Le taf des héros à la Bibliothèque Rose

J – 67 avant le Tour de France  >>> Hors piste

Couv-cesar-detoure-441k Georges Bayard, auteur prolixe de la célèbre collection jeunesse d’Hachette, met en scène des apprentis-journalistes dans « César suit le Tour de France ». Une curiosité presque cinquantenaire.

Après les pérégrinations ubuesques du père Jarry sur les pentes du Golgotha hier, retour au Tour de France, le vrai, celui de l’enfance, des bonnes manières, de la joyeuse camaraderie et d’un brin d’espièglerie… Vous êtes à la Bibliothèque Rose.

La collection jeunesse publiée par Hachette n’a pas raté l’occasion d’envoyer l’un de ses jeunes héros sur un terrain de jeu comme les coulisses de la Grande Boucle. Dans «  César suit le Tour de France »*, publié en 1964, c’est l’increvable Georges Bayard qui s’y colle. Le créateur de la série des « Michel » (39 volumes au compteur entre 1958 et 1985 dans la Bibliothèque verte) et des « Cécile » (9 entre 1982 et 1987 également dans la Verte) met en scène deux garçons et une fille. Douze ans chacun, ils se vouvoient au début de l’aventure.

Le chien Perdu montera-t-il dans la voiture alors que c'est interdit ?

Perdu montera-t-il dans la voiture alors que c’est interdit ?

Tous les trois sont finalistes d’un concours organisé par un grand journal sportif, « Tous Champions ». Ils doivent suivre les six dernières étapes du Tour en s’efforçant d’être le meilleur journaliste junior. C’est-à-dire prendre des photos du départ et de l’arrivée, des faits marquants de la course, et participer chaque soir à une émission radiophonique. La récompense pour le vainqueur ? Assister aux Jeux Olympiques l’année suivante en qualité d’envoyé spécial, pour de vrai cette fois.

Pas de carte, pas d'accès au parc des suiveurs. Et pis c'est tout !

→ **Données disponibles**:
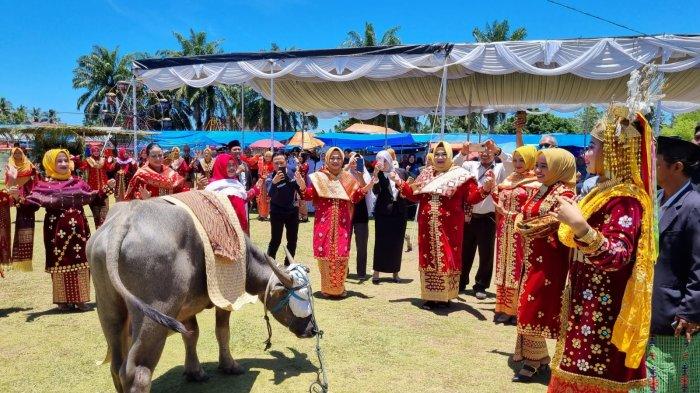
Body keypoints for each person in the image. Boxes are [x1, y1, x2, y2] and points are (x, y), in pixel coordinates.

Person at [549, 108, 656, 392]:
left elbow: (617, 256)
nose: (586, 154)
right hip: (586, 304)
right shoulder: (602, 191)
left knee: (591, 380)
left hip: (603, 313)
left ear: (614, 152)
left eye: (593, 147)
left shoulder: (626, 200)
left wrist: (580, 226)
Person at [8, 149, 115, 310]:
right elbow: (30, 206)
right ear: (50, 163)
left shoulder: (78, 182)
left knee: (82, 262)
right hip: (55, 233)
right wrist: (17, 197)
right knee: (59, 263)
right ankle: (62, 301)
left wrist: (106, 189)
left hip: (80, 232)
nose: (64, 164)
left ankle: (81, 300)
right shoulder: (43, 186)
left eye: (65, 160)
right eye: (59, 161)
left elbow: (93, 198)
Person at [392, 141, 493, 309]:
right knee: (429, 259)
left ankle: (445, 296)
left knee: (447, 258)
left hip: (449, 227)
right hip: (427, 226)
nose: (440, 157)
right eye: (437, 154)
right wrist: (399, 182)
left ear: (449, 156)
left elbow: (472, 197)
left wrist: (486, 188)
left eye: (443, 154)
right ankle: (431, 297)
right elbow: (415, 195)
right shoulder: (425, 174)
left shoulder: (460, 175)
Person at [511, 148, 576, 382]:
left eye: (543, 166)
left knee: (533, 306)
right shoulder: (541, 189)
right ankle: (538, 359)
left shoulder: (565, 194)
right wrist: (521, 222)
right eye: (537, 165)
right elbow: (523, 213)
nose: (537, 170)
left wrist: (524, 226)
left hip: (550, 261)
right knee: (527, 304)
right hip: (531, 259)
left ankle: (533, 361)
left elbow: (554, 221)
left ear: (559, 167)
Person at [642, 136, 700, 393]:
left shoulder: (694, 205)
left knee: (673, 379)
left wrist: (690, 311)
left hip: (675, 313)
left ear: (677, 167)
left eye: (655, 161)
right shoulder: (654, 199)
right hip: (648, 306)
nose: (650, 167)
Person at [303, 147, 374, 298]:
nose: (335, 161)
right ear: (327, 159)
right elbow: (309, 195)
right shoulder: (320, 177)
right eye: (333, 158)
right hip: (324, 222)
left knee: (341, 254)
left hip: (342, 222)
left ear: (343, 160)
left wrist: (367, 186)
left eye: (339, 158)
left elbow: (356, 197)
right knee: (326, 254)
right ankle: (326, 288)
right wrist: (302, 185)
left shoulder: (347, 178)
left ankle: (339, 288)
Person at [454, 140, 513, 300]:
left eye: (489, 150)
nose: (485, 153)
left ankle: (481, 285)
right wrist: (463, 153)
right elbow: (453, 167)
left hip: (489, 217)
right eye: (482, 150)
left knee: (486, 254)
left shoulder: (500, 168)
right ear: (478, 152)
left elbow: (511, 164)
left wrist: (499, 150)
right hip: (469, 216)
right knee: (464, 251)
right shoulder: (470, 166)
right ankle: (460, 282)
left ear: (494, 152)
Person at [491, 145, 539, 326]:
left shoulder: (536, 183)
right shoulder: (510, 179)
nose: (518, 164)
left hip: (520, 230)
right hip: (504, 230)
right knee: (503, 266)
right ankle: (502, 308)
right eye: (516, 160)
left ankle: (516, 310)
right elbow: (497, 195)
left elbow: (533, 208)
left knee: (518, 267)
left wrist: (513, 214)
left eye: (522, 161)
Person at [371, 150, 409, 284]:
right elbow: (375, 191)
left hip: (399, 212)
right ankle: (376, 272)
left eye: (384, 160)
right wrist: (375, 175)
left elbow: (408, 188)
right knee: (381, 242)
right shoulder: (378, 174)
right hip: (383, 213)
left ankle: (395, 273)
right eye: (379, 160)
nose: (382, 163)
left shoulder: (401, 172)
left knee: (397, 243)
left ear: (389, 159)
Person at [204, 154, 262, 234]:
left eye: (233, 165)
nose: (232, 168)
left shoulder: (231, 182)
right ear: (221, 166)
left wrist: (255, 189)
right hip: (228, 231)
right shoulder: (221, 188)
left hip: (229, 231)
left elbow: (243, 198)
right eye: (228, 165)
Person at [265, 152, 305, 265]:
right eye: (276, 163)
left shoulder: (292, 173)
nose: (279, 165)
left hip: (292, 211)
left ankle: (289, 264)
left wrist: (301, 182)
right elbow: (270, 194)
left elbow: (302, 190)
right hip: (277, 212)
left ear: (286, 162)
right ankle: (269, 264)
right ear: (272, 164)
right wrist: (274, 183)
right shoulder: (270, 177)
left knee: (292, 240)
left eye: (281, 163)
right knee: (275, 240)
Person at [4, 147, 38, 271]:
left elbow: (35, 177)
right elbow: (8, 180)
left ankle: (21, 258)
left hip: (27, 195)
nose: (18, 154)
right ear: (12, 154)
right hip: (14, 191)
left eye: (20, 153)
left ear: (23, 154)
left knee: (24, 219)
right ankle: (7, 258)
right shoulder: (10, 165)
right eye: (15, 153)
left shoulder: (28, 164)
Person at [124, 143, 190, 200]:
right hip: (148, 212)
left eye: (160, 155)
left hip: (170, 211)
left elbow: (183, 192)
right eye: (154, 156)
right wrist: (143, 199)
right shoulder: (141, 175)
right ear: (147, 157)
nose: (158, 159)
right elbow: (131, 200)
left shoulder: (171, 173)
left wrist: (199, 187)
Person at [347, 152, 376, 280]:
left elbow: (366, 189)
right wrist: (348, 167)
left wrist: (359, 175)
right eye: (353, 161)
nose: (355, 164)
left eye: (358, 162)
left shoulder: (365, 175)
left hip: (361, 213)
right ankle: (343, 269)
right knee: (344, 244)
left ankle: (361, 273)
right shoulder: (344, 174)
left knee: (362, 245)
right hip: (347, 213)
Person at [81, 145, 114, 228]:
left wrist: (113, 161)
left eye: (97, 151)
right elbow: (82, 168)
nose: (96, 152)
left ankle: (104, 229)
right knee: (96, 213)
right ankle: (97, 228)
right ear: (91, 152)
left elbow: (109, 169)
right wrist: (78, 161)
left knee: (105, 211)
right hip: (93, 190)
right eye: (94, 151)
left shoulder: (103, 160)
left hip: (104, 189)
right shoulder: (88, 161)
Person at [256, 151, 274, 221]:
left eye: (269, 156)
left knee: (268, 198)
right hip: (262, 183)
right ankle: (262, 214)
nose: (267, 158)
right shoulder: (261, 164)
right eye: (266, 156)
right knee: (261, 199)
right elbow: (259, 173)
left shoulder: (273, 164)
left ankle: (269, 214)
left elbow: (272, 174)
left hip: (269, 183)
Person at [297, 151, 310, 222]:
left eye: (300, 156)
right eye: (298, 156)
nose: (299, 157)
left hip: (303, 183)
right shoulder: (299, 164)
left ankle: (305, 216)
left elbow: (303, 170)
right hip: (297, 183)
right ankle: (298, 216)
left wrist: (298, 164)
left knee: (302, 200)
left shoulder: (306, 164)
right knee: (297, 200)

→ **Consignes de l'exercice**:
- a) Relevez toutes les années citées dans l'article sur « César suit le Tour de France ».
- b) Poursuivez, s'il vous plaît, l'article sur « César suit le Tour de France » à partir de sa dernière phrase.

→ **Réponses**:
- a) 1964, 1958, 1985, 1982, 1987

- b)
Pas de carte, pas d’accès. Et pis c’est tout !

Et voilà nos trois héros plongés dans une atmosphère de fête foraine permanente, d’Aix à Paris en passant par les Alpes, Lyon et le Morvan. Ils sympathisent avec les ténors du peloton, André Garridade de l’équipe Pégase en tête, Jacques Angeville, le champion de France, le Belge Constant Meulembique. Ils côtoient les rigueurs de l’organisation, chaussent la casquette sponsorisée, (« Avec Rumine, votre haleine a bonne mine ! Rumine, le premier, le seul chewing-gum »), mangent des pâtisseries onctueuses à souhait, montent dans la voiture des suiveurs, comme un Spider bleu pilotée par une jolie et talentueuse journaliste… Que du bonheur !

César Mouffe est d’emblée le plus dégourdi. Pragmatique et vif d’esprit, ce gamin au grand cœur parvient même à recueillir chien, Perdu, dont il fera son complice tout au long d’un parcours semé d’embûches. Car un mystérieux personnage semble résolu à l’empêcher de gagner. Que l’on se rassure, la morale est sauve, le monde du cyclisme aussi, la presse un peu moins… Mais le directeur du Tour fera tout pour éviter le scandale.

César et Marie-Lise font un tour d'honneur au Parc des Princes.

César et Marie-Lise font un tour d’honneur au Parc des Princes.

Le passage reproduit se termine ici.